Direct Broadcasting Satellite (DBS) systems have become increasingly popular in many parts of the world. DBS systems transmit the programming content to a geo-synchronous satellite, which broadcasts it back to the customers. In such a wireless broadcast environment, the transmitted programming can be received by anyone with an appropriate receiver, such as an antenna or a satellite dish. Thus, in order to restrict access to a transmitted program to authorized customers, the service provider typically encrypts the transmitted programs and provides the customer with a set-top terminal (STT) containing one or more decryption keys which may be utilized to decrypt programs that the customer is entitled to. In this manner, the set-top terminal receives encrypted transmissions and decrypts the programs that the customer is entitled to, but nothing else.
Piracy is a major problem for DBS service providers. Therefore, the management of the decryption keys is central to the design of such systems. For a more detailed discussion of key management techniques, see, for example, B. M. Macq and J. J. Quisquater, Cryptology for Digital TV Broadcasting, Proc. of IEEE, 83(6), 944-57 (1995). An important aspect of key management is how the keys for the next billing period are downloaded into the customer's STT. Modem DBS systems typically use a "callback" (or "return path") scheme for this purpose, whereby the STT makes a phone call to the service provider once per billing period, authenticates itself, and downloads the new keys.
In many cases, the service providers would like to monitor the location at which their customers install the STTs, and more importantly, to detect when a customer moves his or her STT to a new location.
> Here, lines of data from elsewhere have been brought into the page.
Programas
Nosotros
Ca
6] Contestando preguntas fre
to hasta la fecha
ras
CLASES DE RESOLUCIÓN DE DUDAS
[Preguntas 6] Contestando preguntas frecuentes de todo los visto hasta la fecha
Under certain circumstances, the movement of the STT may be a form of piracy or otherwise unauthorized. For example, a customer in a first country may not be able to legitimately buy a set-top terminal for a service originating in a second country, even though the satellite's signal is received in the first country, due to various financial, political or copyright restrictions. Nonetheless, a "grey market" may result, in which the STTs are bought in the second country and imported (or smuggled) into the first country. Thus, the service provider would like to detect such activities in order to ensure that STTs that are moved to the first country would not function there.
The movement of STTs may be a form of piracy even without crossing international borders. A service provider would also like to restrict the movement of an STT from a customer's residence to a commercial venue such as a theater or a bar (where a subscription is generally more expensive).
Modern telephone switches provide two features for identifying the calling party, namely, the automatic number identification (ANI) feature, which transfers the calling party's identification to another switch, and the calling number delivery (CND) feature, which transfers the calling party's phone number to the callee. Usually, but not always, the ANI and CND contain the same information. The CND feature is commonly known as the "caller ID" feature.
The "caller ID" feature can be enabled and disabled by the caller by dialing certain codes before the number. In contrast, the ANI feature is automatic and cannot be disabled by the caller. This feature is currently used to locate callers to emergency services (such as "911" in the United States). Since a caller's ANI is readily available for calls to toll-free numbers in the United States, many service providers currently use the ANI to obtain the location of the caller. In the following discussion, the popular name "caller-ID" will apply to either ANI or CND. The service provider maintains a database of the phone number(s) of each customer. In this manner, whenever the customer calls the service provider, the service provider can verify that the call is coming from the customer's designated phone number.
The caller ID feature has been utilized to detect STT movement in DBS systems by implementing a caller ID verification of the callback. It is again noted that the STT needs to make a phone call to the service provider at least once every billing period in order to download decryption keys and upload usage information. During this callback, the STT and the service provider run a cryptographic protocol to authenticate both parties, guarantee the integrity of the data, and prohibit eavesdropping. As part of the authentication, the service provider can match the phone number obtained from the caller ID against the number on record for this particular customer's STT, in order to verify that the STT has not moved.
The caller ID feature is an indirect method of detecting the location of the STT, since the caller ID implicitly identifies a phone number with a geographic location. Therefore, the accuracy of the caller ID scheme really depends on the inflexibility of the local telephone company. However, it has been found that obtaining a location by caller ID is not very reliable. For example, a long-range cordless telephone allows the STT to initiate the call up to half a mile away from the phone's base station, which is connected to the phone line at the legitimate location.
In addition, the STT could be moved without the service provider's knowledge by relocating the phone line to a new address without changing the number (so called "number portability"). Currently, local telephone companies could do this as long as the new address is served by the same telephone exchange. More sophisticated attacks can be used to move the equipment even further. For example, if the STT is connected to a private branch exchange (PBX) switch connected to the telephone network, the PBX is responsible for generating the ANI and CND, which are passed to the callee. A pirate can purchase a PC-based PBX, and instruct the PBX to generate legitimate ANI and CND identifiers, although the STT is actually connected to a different telephone line.
As apparent from the above-described deficiencies with conventional techniques for determining the location of a set-top terminal, a need exists for a method and apparatus for determining the location of a set-top terminal where the cost of breaking the system is higher than the benefit.